:: DATASET ENTRIES

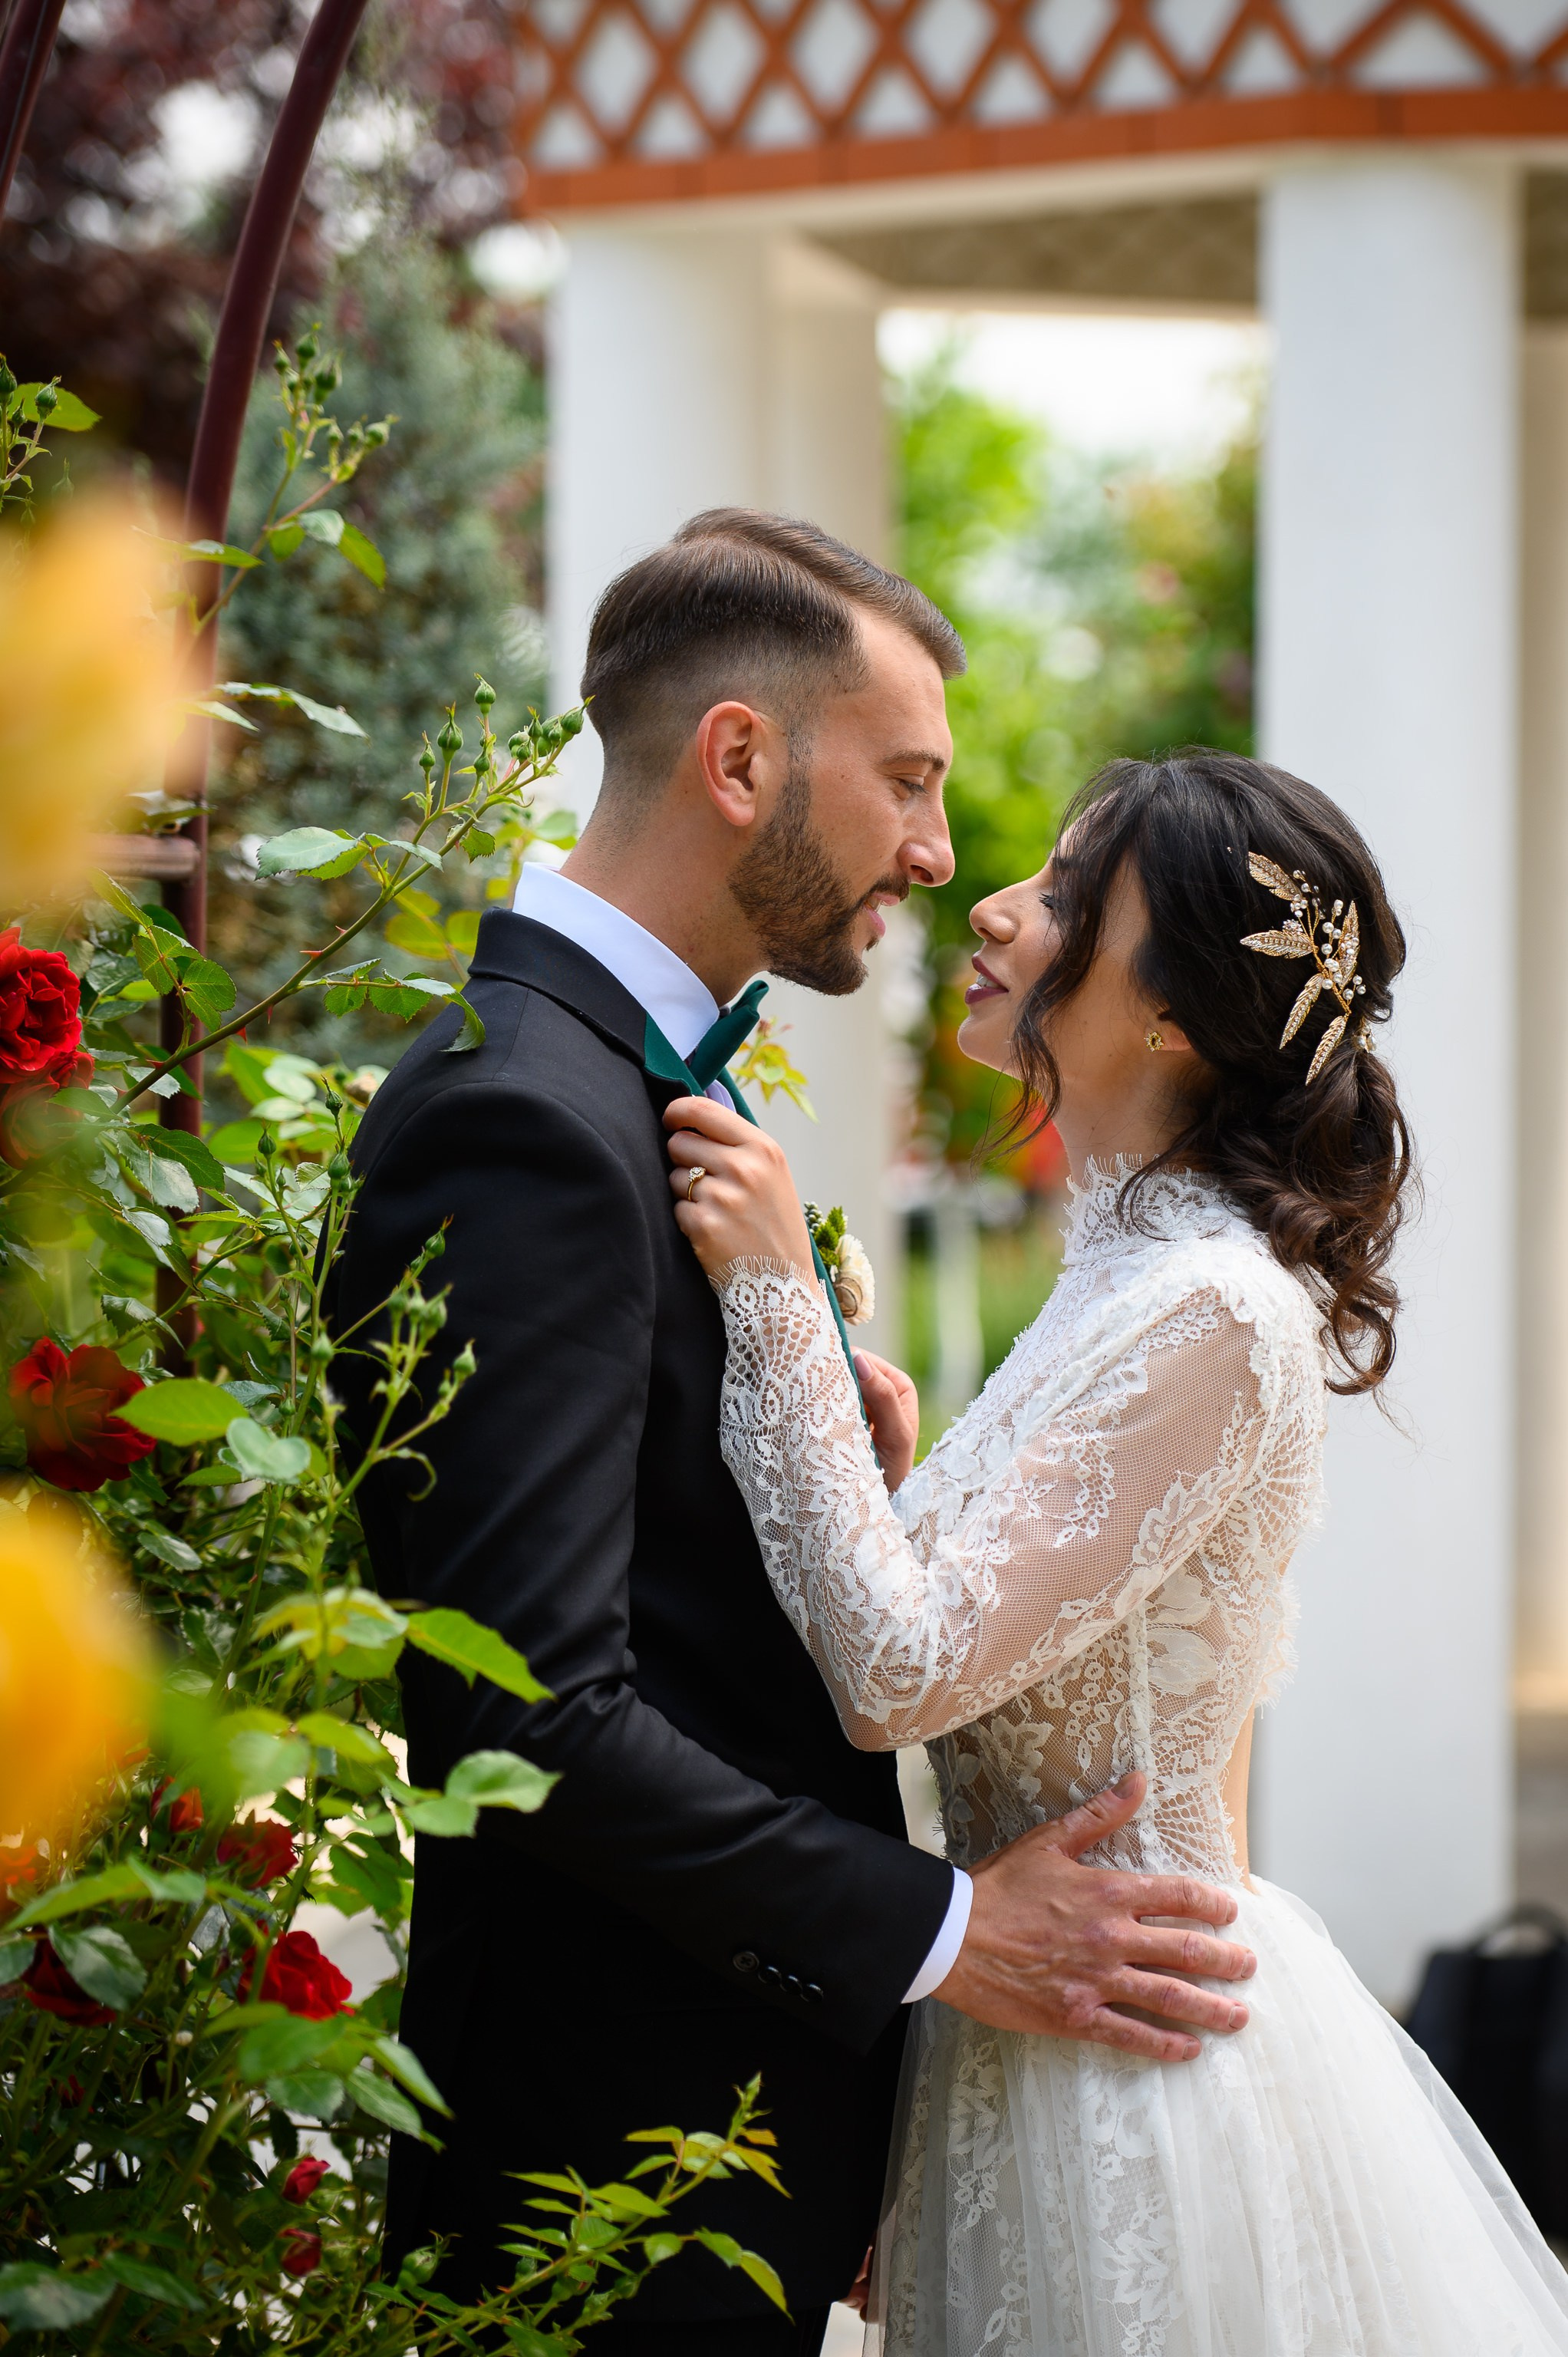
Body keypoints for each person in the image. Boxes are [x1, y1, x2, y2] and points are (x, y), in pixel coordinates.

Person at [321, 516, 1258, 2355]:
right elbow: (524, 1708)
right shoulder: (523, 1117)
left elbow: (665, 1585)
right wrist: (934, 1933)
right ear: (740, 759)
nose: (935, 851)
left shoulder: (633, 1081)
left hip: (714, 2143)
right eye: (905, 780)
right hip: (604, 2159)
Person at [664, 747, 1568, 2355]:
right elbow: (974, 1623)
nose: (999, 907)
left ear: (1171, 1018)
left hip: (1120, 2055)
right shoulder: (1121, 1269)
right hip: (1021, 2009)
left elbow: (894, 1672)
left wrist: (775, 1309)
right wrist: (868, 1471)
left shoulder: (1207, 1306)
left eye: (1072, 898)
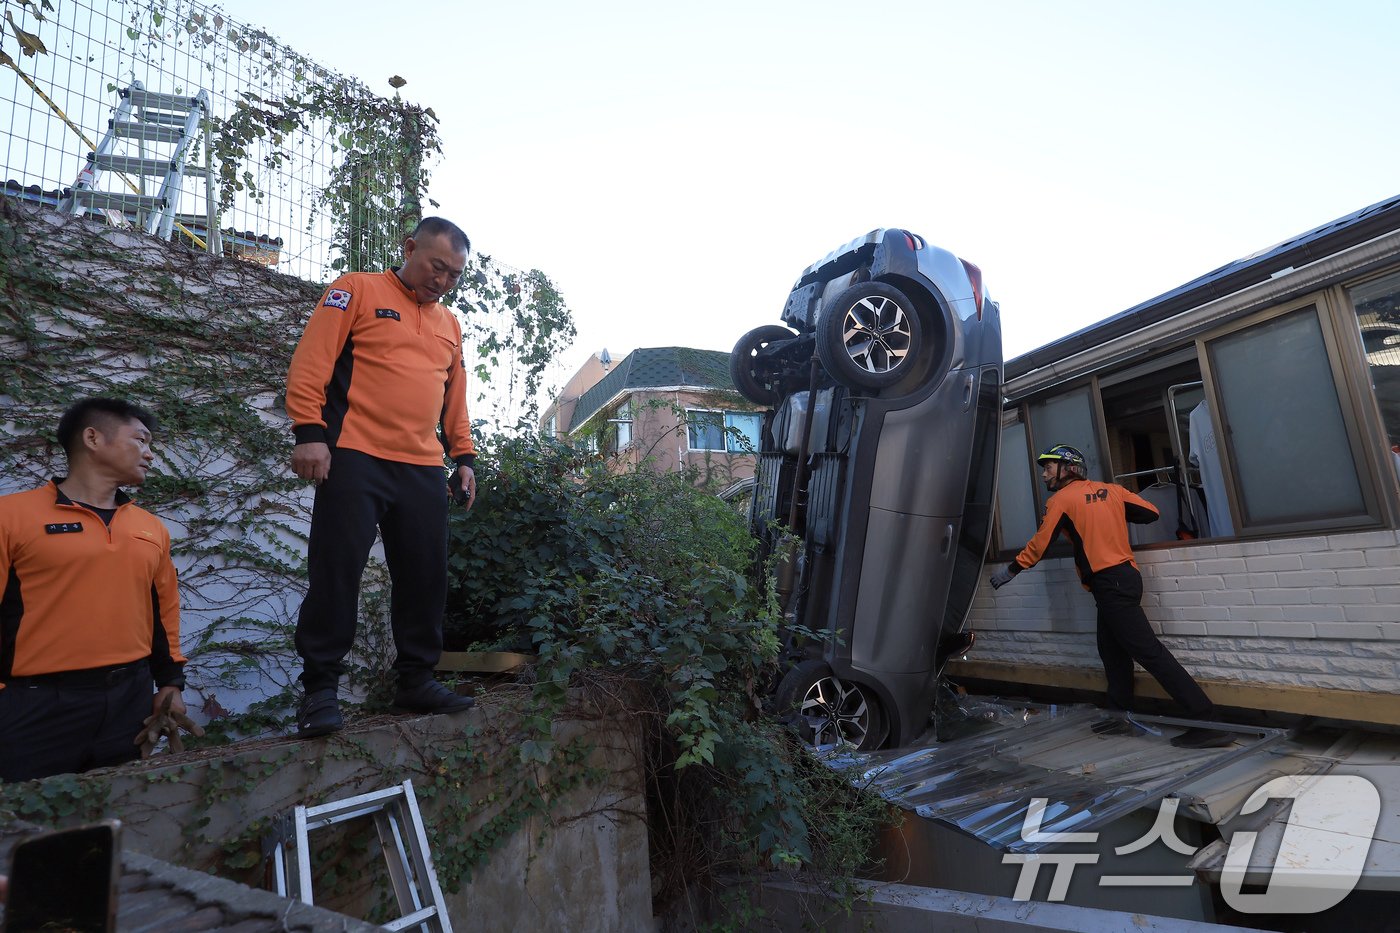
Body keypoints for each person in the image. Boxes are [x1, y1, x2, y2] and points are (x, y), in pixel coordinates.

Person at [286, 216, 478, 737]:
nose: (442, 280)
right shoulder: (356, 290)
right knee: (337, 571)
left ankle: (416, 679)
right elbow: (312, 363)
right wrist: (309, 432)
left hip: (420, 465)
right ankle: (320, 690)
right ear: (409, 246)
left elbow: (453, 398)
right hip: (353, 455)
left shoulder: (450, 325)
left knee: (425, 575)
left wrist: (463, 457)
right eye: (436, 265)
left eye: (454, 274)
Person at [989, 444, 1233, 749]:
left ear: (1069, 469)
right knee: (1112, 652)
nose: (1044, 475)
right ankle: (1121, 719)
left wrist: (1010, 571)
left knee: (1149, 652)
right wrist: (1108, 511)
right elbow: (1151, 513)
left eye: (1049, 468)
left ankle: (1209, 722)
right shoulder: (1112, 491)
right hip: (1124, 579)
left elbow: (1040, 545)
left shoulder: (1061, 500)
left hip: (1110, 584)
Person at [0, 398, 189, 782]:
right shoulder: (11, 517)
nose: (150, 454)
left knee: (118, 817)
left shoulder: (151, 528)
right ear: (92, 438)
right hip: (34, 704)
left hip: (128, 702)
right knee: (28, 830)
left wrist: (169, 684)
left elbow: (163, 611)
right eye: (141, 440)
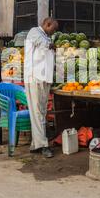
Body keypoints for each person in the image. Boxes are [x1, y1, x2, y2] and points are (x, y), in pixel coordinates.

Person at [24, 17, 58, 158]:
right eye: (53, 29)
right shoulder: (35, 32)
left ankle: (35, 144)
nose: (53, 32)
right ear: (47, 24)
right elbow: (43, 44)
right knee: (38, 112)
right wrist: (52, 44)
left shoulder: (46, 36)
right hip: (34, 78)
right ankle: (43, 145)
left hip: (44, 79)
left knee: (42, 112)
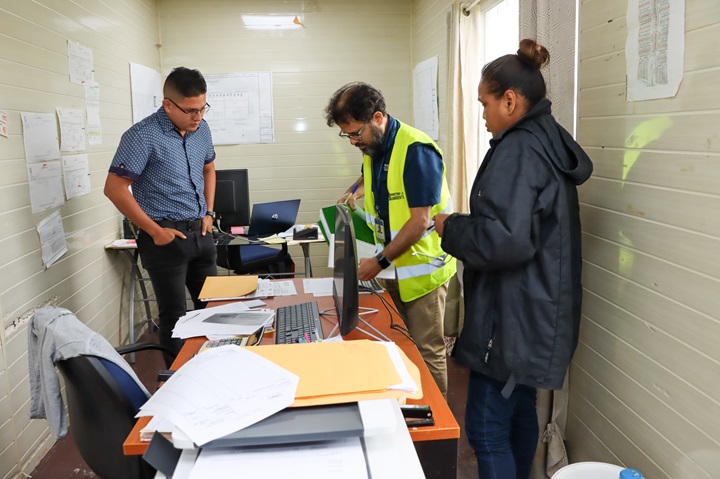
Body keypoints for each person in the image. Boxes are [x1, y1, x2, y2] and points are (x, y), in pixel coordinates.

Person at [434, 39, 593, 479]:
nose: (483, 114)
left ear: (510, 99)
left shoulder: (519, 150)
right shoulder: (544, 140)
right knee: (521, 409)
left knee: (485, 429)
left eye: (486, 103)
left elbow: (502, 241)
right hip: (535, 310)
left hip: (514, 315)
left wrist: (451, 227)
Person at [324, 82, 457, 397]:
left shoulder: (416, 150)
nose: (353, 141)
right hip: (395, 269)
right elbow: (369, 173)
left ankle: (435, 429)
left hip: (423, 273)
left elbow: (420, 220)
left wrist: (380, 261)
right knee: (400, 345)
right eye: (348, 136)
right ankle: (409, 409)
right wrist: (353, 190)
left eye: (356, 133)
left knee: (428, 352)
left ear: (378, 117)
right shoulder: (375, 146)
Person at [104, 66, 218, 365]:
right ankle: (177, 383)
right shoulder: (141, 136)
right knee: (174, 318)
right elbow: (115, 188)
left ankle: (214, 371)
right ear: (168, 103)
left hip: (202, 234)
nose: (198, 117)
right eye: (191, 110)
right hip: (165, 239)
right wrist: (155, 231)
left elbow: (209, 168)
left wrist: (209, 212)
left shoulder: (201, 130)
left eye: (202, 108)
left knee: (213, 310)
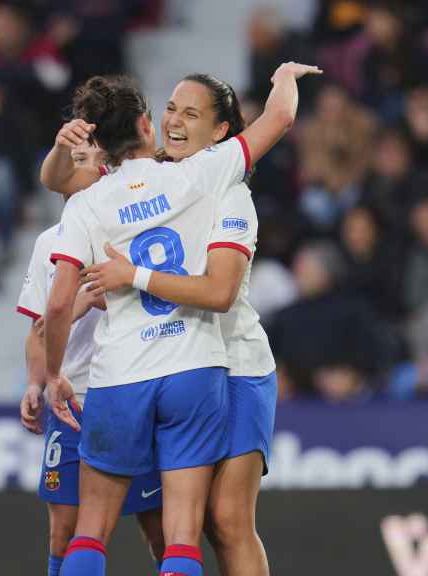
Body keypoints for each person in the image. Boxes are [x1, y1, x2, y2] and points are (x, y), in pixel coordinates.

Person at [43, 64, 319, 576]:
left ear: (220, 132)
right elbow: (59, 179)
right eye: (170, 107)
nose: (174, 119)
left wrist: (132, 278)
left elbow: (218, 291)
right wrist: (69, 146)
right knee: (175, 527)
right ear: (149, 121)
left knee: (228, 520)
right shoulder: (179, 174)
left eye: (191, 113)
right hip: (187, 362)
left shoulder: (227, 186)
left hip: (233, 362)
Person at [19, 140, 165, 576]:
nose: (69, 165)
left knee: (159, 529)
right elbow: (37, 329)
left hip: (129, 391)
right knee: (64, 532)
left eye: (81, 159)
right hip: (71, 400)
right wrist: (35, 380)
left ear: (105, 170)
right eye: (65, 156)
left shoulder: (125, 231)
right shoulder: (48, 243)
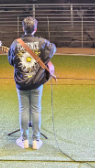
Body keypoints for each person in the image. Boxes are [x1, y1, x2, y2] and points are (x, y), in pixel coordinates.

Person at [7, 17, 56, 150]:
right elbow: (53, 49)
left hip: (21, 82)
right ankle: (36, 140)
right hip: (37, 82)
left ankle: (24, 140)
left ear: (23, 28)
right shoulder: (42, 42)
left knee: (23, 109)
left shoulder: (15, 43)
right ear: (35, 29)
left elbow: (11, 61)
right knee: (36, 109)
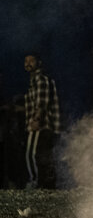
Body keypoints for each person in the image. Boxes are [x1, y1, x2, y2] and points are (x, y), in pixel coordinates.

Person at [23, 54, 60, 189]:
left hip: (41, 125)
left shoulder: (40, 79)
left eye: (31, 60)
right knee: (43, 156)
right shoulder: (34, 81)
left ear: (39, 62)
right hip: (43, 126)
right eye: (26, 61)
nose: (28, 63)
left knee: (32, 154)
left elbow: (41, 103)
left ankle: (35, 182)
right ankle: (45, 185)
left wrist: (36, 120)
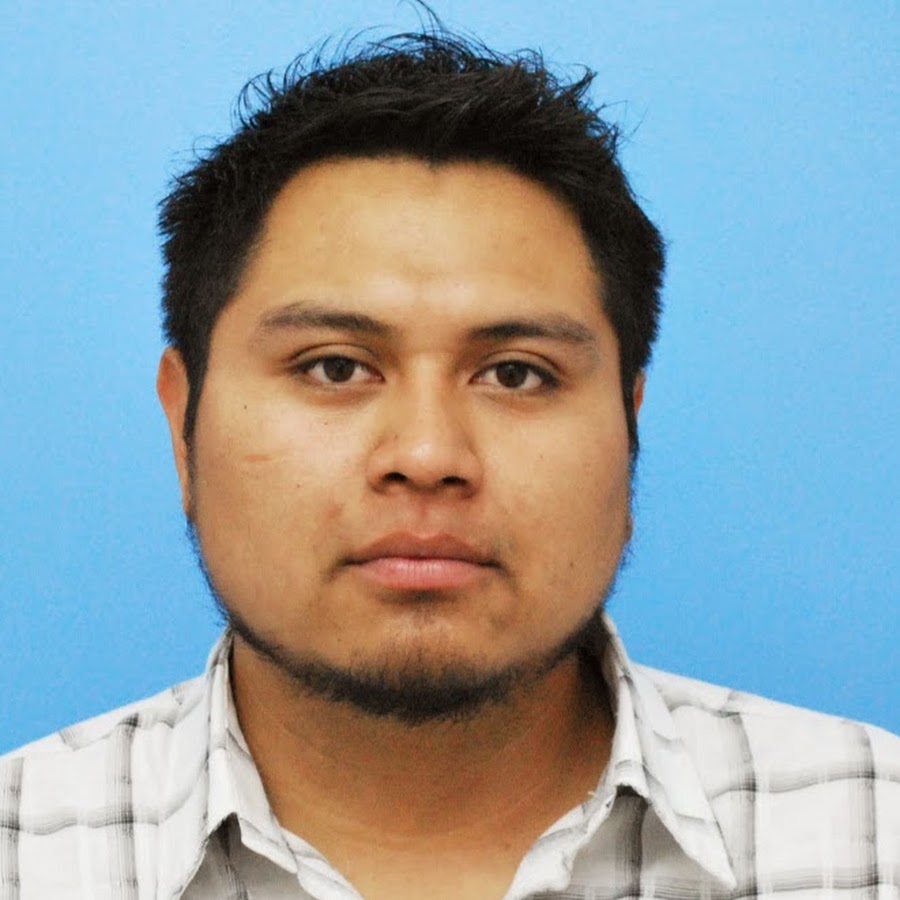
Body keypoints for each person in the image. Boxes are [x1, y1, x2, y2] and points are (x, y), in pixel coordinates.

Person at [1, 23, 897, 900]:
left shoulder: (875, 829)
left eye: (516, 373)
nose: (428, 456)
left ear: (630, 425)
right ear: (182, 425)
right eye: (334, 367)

::::

DESCRIPTION OF THE TASK –
Repeat the records above word for word, keeping no pictures in the copy.

EXERCISE RESPONSE –
Body keypoints for each person in the image. Boxes are [x1, y1, x2, y2] and points are (x, y), in pixel coordinates.

Person at [321, 516, 1258, 2355]:
right elbow: (524, 1708)
right shoulder: (523, 1117)
left elbow: (665, 1585)
right wrist: (934, 1933)
right ear: (740, 759)
nose: (935, 851)
left shoulder: (633, 1081)
left hip: (714, 2143)
right eye: (905, 780)
right hip: (604, 2159)
Person at [664, 747, 1568, 2355]:
right elbow: (974, 1623)
nose: (999, 907)
left ear: (1171, 1018)
left hip: (1120, 2055)
right shoulder: (1121, 1269)
right hip: (1021, 2009)
left elbow: (894, 1672)
left wrist: (775, 1309)
right wrist: (868, 1471)
left shoulder: (1207, 1306)
left eye: (1072, 898)
Body keypoints for each person in the image. Boxes are [x1, y1, x2, y2] and points are (x, y), in pixel coordinates.

Person at [286, 216, 478, 737]:
nose: (442, 280)
right shoulder: (356, 290)
right knee: (337, 571)
left ankle: (416, 679)
right elbow: (312, 363)
right wrist: (309, 432)
left hip: (420, 465)
right ankle: (320, 690)
right ear: (409, 246)
left elbow: (453, 398)
right hip: (353, 455)
left shoulder: (450, 325)
left knee: (425, 575)
left wrist: (463, 457)
right eye: (436, 265)
left eye: (454, 274)
Person at [989, 444, 1233, 749]:
left ear: (1069, 469)
right knee: (1112, 652)
nose: (1044, 475)
right ankle: (1121, 719)
left wrist: (1010, 571)
left knee: (1149, 652)
right wrist: (1108, 511)
right elbow: (1151, 513)
left eye: (1049, 468)
left ankle: (1209, 722)
right shoulder: (1112, 491)
right hip: (1124, 579)
left elbow: (1040, 545)
left shoulder: (1061, 500)
left hip: (1110, 584)
Person at [0, 398, 189, 782]:
right shoulder: (11, 517)
nose: (150, 454)
left knee: (118, 817)
left shoulder: (151, 528)
right ear: (92, 438)
right hip: (34, 704)
left hip: (128, 702)
right knee: (28, 830)
left wrist: (169, 684)
left elbow: (163, 611)
right eye: (141, 440)
Body keypoints for each person in the image. Boxes are [x1, y1, x2, y2] and points are (x, y), in pixel coordinates.

Person at [24, 17, 58, 158]:
right eye: (53, 29)
right shoulder: (35, 32)
left ankle: (35, 144)
nose: (53, 32)
right ear: (47, 24)
right elbow: (43, 44)
right knee: (38, 112)
right wrist: (52, 44)
left shoulder: (46, 36)
right hip: (34, 78)
right ankle: (43, 145)
left hip: (44, 79)
left knee: (42, 112)
Body keypoints for each person in the image. Boxes are [x1, y1, x2, y2] and points are (x, y), in pixel coordinates.

Person at [434, 39, 593, 479]:
nose: (483, 114)
left ear: (510, 99)
left shoulder: (519, 150)
right shoulder: (544, 140)
right knee: (521, 409)
left knee: (485, 429)
left eye: (486, 103)
left elbow: (502, 241)
right hip: (535, 310)
left hip: (514, 315)
left wrist: (451, 227)
Person at [324, 82, 457, 397]:
left shoulder: (416, 150)
nose: (353, 141)
right hip: (395, 269)
right elbow: (369, 173)
left ankle: (435, 429)
left hip: (423, 273)
left elbow: (420, 220)
left wrist: (380, 261)
right knee: (400, 345)
right eye: (348, 136)
right ankle: (409, 409)
right wrist: (353, 190)
left eye: (356, 133)
left knee: (428, 352)
left ear: (378, 117)
right shoulder: (375, 146)
Person at [104, 66, 218, 365]:
right ankle: (177, 383)
right shoulder: (141, 136)
right knee: (174, 318)
right elbow: (115, 188)
left ankle: (214, 371)
right ear: (168, 103)
left hip: (202, 234)
nose: (198, 117)
right eye: (191, 110)
right hip: (165, 239)
right wrist: (155, 231)
left elbow: (209, 168)
left wrist: (209, 212)
left shoulder: (201, 130)
left eye: (202, 108)
left knee: (213, 310)
Body keypoints for each person in the image. Boxes are [x1, y1, x2, y2] and points are (x, y), in pixel coordinates.

Person at [43, 64, 319, 576]:
left ear: (220, 132)
right elbow: (59, 179)
right eye: (170, 107)
nose: (174, 119)
left wrist: (132, 278)
left elbow: (218, 291)
right wrist: (69, 146)
right knee: (175, 527)
right ear: (149, 121)
left knee: (228, 520)
right shoulder: (179, 174)
left eye: (191, 113)
right hip: (187, 362)
left shoulder: (227, 186)
left hip: (233, 362)
Person at [19, 140, 165, 576]:
nose: (69, 165)
left knee: (159, 529)
right elbow: (37, 329)
left hip: (129, 391)
right knee: (64, 532)
left eye: (81, 159)
right hip: (71, 400)
right wrist: (35, 380)
left ear: (105, 170)
right eye: (65, 156)
left shoulder: (125, 231)
right shoulder: (48, 243)
Body keypoints for each person in the image. Boxes are [x1, y1, x2, y2] and points are (x, y), in pixel coordinates.

Person at [7, 17, 56, 150]:
right elbow: (53, 49)
left hip: (21, 82)
right ankle: (36, 140)
right hip: (37, 82)
left ankle: (24, 140)
left ear: (23, 28)
right shoulder: (42, 42)
left knee: (23, 109)
left shoulder: (15, 43)
right ear: (35, 29)
left elbow: (11, 61)
right knee: (36, 109)
Body keypoints for each person in the image. Boxes are [x1, y1, x2, y2] and points are (x, y), in pixel coordinates.

Person at [23, 54, 60, 189]:
left hip: (41, 125)
left shoulder: (40, 79)
left eye: (31, 60)
right knee: (43, 156)
right shoulder: (34, 81)
left ear: (39, 62)
right hip: (43, 126)
right eye: (26, 61)
nose: (28, 63)
left knee: (32, 154)
left elbow: (41, 103)
left ankle: (35, 182)
right ankle: (45, 185)
left wrist: (36, 120)
Body keypoints for each person in the image. Boxes are [x1, y1, x2, y2] and points are (x, y), in pixel coordinates.

Person at [1, 23, 897, 900]:
left shoulder: (875, 829)
left eye: (516, 373)
nose: (428, 456)
left ear: (630, 425)
right ear: (182, 425)
right eye: (334, 367)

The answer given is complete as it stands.